À la police de faire son travail, dit Legault

Les policiers ont remis aux manifestants l’injonction accordée par la cour au CN qui leur intime de lever le camp entravant la voie ferrée.
Photo: Ryan Remiorz Le Devoir Les policiers ont remis aux manifestants l’injonction accordée par la cour au CN qui leur intime de lever le camp entravant la voie ferrée.

Le premier ministre François Legault a invité jeudi les forces de l’ordre à « faire respecter la loi », et donc à déloger les manifestants qui bloquent une importante voie ferrée à Saint-Lambert, au sud de Montréal. Mais même si le CN a obtenu une injonction pour les forcer à démanteler leur barricade, les militants présents à Saint-Lambert ont plutôt lancé un appel en faveur d’une multiplication des actions de blocage.

« C’est le travail des policiers maintenant de faire respecter la loi, donc de faire respecter l’injonction », a déclaré le premier ministre François Legault, en marge d’un événement public tenu à Mirabel en fin d’après-midi.

L’injonction sommant la trentaine de manifestants à mettre un terme à leur action de blocage entreprise mercredi leur a été signifiée en début de soirée jeudi. Il n’a toutefois pas été possible d’obtenir de précisions sur une éventuelle opération policière s’ils refusaient d’obtempérer.

Deux heures avant de recevoir une copie de l’injonction, les militants avaient déjà lancé un appel à poser des gestes similaires, afin d’exprimer un appui aux Autochtones wet’suwet’en, de la Colombie-Britannique.

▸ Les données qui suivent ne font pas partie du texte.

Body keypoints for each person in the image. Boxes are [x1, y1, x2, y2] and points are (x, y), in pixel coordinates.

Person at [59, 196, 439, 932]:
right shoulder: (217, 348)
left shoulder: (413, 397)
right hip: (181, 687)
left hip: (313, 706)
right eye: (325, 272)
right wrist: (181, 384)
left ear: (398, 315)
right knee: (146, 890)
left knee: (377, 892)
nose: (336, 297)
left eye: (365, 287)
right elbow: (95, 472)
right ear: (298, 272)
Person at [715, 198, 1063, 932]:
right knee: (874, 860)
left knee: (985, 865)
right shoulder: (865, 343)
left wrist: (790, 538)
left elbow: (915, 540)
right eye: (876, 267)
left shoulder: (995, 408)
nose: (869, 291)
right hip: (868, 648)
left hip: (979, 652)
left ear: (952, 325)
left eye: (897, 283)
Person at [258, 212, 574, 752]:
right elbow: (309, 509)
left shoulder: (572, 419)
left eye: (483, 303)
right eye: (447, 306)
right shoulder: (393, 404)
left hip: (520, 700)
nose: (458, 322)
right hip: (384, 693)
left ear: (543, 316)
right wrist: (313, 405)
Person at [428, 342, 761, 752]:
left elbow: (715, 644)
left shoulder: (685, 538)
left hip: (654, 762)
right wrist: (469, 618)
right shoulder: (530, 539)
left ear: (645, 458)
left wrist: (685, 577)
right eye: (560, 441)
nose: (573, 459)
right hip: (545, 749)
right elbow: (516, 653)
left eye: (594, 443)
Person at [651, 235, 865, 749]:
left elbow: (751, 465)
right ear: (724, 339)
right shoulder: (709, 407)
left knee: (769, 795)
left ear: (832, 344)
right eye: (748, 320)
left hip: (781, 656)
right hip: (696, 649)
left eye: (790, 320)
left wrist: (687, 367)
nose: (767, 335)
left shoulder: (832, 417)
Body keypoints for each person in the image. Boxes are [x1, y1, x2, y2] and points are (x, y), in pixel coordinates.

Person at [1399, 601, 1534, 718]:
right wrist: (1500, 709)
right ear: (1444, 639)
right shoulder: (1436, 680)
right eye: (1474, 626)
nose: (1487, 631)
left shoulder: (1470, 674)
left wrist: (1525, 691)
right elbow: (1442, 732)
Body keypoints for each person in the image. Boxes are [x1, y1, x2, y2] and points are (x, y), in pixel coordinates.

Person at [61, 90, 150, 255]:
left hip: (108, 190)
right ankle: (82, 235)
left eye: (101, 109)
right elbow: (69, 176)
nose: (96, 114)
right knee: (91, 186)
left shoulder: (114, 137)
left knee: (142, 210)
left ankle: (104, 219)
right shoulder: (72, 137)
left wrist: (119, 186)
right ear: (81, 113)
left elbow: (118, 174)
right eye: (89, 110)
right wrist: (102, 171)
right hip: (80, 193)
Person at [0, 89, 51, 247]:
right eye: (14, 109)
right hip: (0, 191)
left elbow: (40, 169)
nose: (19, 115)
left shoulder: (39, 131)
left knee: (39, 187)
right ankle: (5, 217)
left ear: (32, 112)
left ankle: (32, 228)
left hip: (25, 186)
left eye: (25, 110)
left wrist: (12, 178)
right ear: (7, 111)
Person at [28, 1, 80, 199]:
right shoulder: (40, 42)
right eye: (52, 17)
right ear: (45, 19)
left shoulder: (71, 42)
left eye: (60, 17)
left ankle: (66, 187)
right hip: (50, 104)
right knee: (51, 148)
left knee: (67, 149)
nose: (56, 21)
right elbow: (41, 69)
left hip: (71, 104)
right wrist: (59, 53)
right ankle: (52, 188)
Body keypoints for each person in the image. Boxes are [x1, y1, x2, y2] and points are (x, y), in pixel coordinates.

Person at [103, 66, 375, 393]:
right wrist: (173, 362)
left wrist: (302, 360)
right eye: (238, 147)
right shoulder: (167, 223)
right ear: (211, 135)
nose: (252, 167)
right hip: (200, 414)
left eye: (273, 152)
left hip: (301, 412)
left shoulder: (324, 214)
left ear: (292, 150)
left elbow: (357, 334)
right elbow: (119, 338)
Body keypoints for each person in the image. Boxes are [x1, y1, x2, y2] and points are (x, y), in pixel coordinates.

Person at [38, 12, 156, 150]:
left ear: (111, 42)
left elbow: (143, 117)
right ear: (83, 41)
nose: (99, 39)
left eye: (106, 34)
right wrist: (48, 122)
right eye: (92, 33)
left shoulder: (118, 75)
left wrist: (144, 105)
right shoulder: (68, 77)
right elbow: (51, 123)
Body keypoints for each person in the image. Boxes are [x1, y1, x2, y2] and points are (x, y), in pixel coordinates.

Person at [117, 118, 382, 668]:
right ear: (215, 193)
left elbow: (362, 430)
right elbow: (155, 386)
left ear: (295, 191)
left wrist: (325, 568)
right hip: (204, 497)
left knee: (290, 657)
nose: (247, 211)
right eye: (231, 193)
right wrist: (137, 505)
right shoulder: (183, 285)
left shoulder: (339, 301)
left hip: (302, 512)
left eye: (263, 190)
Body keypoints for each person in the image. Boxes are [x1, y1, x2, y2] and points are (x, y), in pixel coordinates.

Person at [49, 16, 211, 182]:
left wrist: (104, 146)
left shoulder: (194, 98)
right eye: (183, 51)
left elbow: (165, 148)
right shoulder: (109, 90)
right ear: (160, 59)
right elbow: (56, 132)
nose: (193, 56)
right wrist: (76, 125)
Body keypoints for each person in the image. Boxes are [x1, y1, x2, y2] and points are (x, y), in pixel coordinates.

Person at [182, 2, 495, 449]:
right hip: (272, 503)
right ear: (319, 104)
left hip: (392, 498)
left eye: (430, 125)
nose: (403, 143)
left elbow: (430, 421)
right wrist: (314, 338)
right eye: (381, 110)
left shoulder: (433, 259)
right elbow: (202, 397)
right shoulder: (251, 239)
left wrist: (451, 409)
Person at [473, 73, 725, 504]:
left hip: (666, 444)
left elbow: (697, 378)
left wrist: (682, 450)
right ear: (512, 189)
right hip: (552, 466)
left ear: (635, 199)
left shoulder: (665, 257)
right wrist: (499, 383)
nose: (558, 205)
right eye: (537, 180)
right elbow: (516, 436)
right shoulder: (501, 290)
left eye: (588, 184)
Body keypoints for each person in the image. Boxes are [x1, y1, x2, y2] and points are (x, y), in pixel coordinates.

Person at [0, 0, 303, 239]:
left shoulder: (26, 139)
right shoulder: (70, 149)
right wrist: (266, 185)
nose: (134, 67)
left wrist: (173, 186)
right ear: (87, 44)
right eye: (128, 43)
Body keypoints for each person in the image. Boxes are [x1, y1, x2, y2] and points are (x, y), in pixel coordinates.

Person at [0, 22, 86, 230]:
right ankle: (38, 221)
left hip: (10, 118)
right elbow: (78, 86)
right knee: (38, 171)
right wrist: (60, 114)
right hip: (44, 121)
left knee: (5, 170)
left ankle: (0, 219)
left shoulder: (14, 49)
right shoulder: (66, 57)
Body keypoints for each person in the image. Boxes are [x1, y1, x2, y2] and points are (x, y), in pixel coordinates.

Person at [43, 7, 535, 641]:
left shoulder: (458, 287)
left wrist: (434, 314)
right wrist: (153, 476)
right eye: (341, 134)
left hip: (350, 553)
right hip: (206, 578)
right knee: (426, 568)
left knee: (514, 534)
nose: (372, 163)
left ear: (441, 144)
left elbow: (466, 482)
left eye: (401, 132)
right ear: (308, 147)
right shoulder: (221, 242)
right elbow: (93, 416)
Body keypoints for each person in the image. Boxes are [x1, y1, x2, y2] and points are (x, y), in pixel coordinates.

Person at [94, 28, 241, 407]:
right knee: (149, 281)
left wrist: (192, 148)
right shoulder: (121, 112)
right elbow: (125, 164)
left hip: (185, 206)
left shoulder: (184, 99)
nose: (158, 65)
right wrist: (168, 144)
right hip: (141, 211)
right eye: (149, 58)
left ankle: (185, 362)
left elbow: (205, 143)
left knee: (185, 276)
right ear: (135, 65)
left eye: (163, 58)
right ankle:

« Des barricades surgissent chaque jour, bloquant une infrastructure critique. Les gouvernements refusent d’écouter les chefs traditionnels des Wet’suwet’en qui luttent contre un pipeline sur leur territoire. Le Canada est bloqué jusqu’à nouvel ordre. La proposition est simple : des protecteurs et protectrices de l’eau et de la terre sont appelés à bloquer le pouvoir colonial : ports, ponts, routes, rails. Partout ! Maintenant ! » a déclaré une manifestante masquée qui n’a pas souhaité se présenter comme porte-parole et qui n’a pas voulu se nommer.

Tout au long de la journée, les militants ont d’ailleurs continué de s’organiser de façon à maintenir leur campement installé sur une voie ferrée qui est normalement utilisée par le train de banlieue, des convois de marchandises et les trains de Via Rail qui circulent entre Montréal et Québec.

Tout ce trafic est paralysé depuis mercredi après-midi. L’entreprise Exo a donc dû noliser des autobus pour tenter d’accommoder ses clients du train de banlieue, qui se rend normalement jusqu’à Mont-Saint-Hilaire. Quant à Via Rail, ses trajets sont annulés au moins jusqu’en fin de journée vendredi.

Critiques

Ce blocage, qui s’ajoute à d’autres actions similaires en cours depuis plus de deux semaines dans différentes régions du pays, a attiré des citoyens venus critiquer les manifestants de Saint-Lambert. « Il y a une injonction et vous bloquez un passage très important au Canada. Vous n’êtes pas sur un territoire autochtone et ce que vous faites est démesuré », a dit David Skitt, un résident de Saint-Lambert.

« Nous avons tous du sang autochtone et je sympathise avec cette cause. Je crois qu’il y a bien des choses qui doivent être réglées, mais je crois qu’il y aurait d’autres moyens pour se faire entendre, au lieu de prendre en otages des gens qui n’ont rien à voir avec le problème », a pour sa part expliqué Denis Bisson, propriétaire d’une entreprise qui écope, en raison de l’arrêt du transport ferroviaire sur la Rive-Sud.

« Nous sommes dans l’insécurité. Je ne peux pas exploiter ma carrière, située à Halifax, parce que le CN ne peut pas me garantir un accès au transport des conteneurs. Et je ne crois pas que je sois le seul manufacturier à connaître ce genre de problème », a dit M. Bisson, qui craint des pertes de plusieurs centaines de milliers de dollars.

L’impatience des Canadiens s’est fait sentir ailleurs au pays, alors que des gens ont tenté de démanteler eux-mêmes des barricades. Cette justice citoyenne a été saluée par l’aspirant chef conservateur Peter MacKay sur Twitter. « Je vois cela comme un geste de bon citoyen, le retrait de débris présentant une menace à la sécurité publique placés délibérément sur une voie ferrée. » L’actuel chef conservateur, Andrew Scheer, plus circonspect, a soutenu « qu’il faut laisser à la police l’application de la loi ».